The girls have started opening up to me, proving that taking time to build a foundation of trust is an essential aspect of this work. Maybe that is why Peace Corps Volunteers serve for 2+ years…
It barely even seems like enough time.
I have been mysteriously ill for quite some time, and had to be in the capitol city, Kampala for almost an entire month. Thankfully, I returned to Gulu just in time for my girls’ visitation day. "Visitation day" happens once a term, and it is the only time family members ever visit their children at boarding school. Since my girls have little or no family, it is important that I am there to support them.
I talked to each of them individually for almost an hour a piece. This post is about my interactions with Olympia Joyce and Akii Sarah.
Joyce fearfully giggled, looking down at her feet, as she told me that there is something she had been aching to talk to me about… but that she had been scared to do so.
Of course, I thought she was pregnant.
She told me something that I had already known, yet she had not yet told me. When the Lord’s Resistance Army kidnapped her and she was in the bush, she had been shot in the leg. The bullet left a large and unfriendly scar that she clearly is very insecure about. She told me it made her feel “really bad about herself.”
So while I was waiting for her to tell me that she was pregnant, she sheepishly asked me if I could buy her some Vaseline...
She also assured me that she is a virgin.
Sarah was the most confident I’ve ever seen her. While I was there, we picked up her midterm results… and whereas last time she placed 95 out of 107 students, this time she placed 59th! …And this is the girl I had to beg to get into school because of her academic history, and poor test scores.
It was priceless seeing her proud of herself… She even joined the girl’s rugby team! Who would have thought?
…After we talked happily for a while, she nonchalantly brought up the fact that her mother had been poisoned.  Why?  Because a neighbor was jealous that Sarah was getting her school fees paid. (In a previous post, I talk about how Sarah was once almost poisoned for the same reason just months before).  I could not believe it.  I didn't know what to say.  I didn't know what to do.  It was my fault.  She told me how her mom would now lie on a mat outside all day without moving. 
After hearing that, I, being the wannabe psychologist that I am, said that it must be hard having to deal with what’s going on at home. 
She said “Auntie, I forget about it all when I am here.”
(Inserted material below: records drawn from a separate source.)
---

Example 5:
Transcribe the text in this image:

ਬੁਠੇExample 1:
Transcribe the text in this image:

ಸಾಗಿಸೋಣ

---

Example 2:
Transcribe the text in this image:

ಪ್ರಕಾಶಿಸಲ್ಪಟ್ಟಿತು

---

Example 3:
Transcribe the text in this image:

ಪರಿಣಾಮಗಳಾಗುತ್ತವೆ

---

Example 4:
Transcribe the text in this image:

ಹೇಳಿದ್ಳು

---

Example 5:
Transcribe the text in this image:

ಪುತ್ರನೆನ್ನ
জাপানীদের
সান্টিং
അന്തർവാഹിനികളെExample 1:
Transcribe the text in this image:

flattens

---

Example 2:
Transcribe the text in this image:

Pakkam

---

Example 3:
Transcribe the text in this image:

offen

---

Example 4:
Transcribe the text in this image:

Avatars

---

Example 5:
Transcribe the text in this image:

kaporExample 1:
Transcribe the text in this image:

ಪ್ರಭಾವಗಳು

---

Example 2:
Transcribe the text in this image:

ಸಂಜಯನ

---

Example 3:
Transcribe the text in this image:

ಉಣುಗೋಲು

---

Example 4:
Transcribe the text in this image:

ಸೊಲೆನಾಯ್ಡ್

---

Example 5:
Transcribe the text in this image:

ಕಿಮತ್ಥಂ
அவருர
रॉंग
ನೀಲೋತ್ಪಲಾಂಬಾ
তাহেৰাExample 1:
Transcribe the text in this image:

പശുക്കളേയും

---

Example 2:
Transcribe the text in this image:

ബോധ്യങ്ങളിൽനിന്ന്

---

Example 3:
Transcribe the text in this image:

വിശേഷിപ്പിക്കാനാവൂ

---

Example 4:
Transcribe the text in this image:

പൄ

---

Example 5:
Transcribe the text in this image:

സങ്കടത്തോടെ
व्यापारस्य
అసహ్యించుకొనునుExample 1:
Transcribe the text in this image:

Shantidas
At Peace Camp I got a phone call from Sarah.  The network was horrible out there, and I could not really understand what she was saying.  I thought I heard "My mom is dying in the hospital," but she had said "My mom has malaria and is in the hospital."  I asked her about how her mom has been since the poisoning incident.  What did she say?

"Oh some people came to our house to pray... she is now okay."

I shake my head in disbelief.  What do I say to that?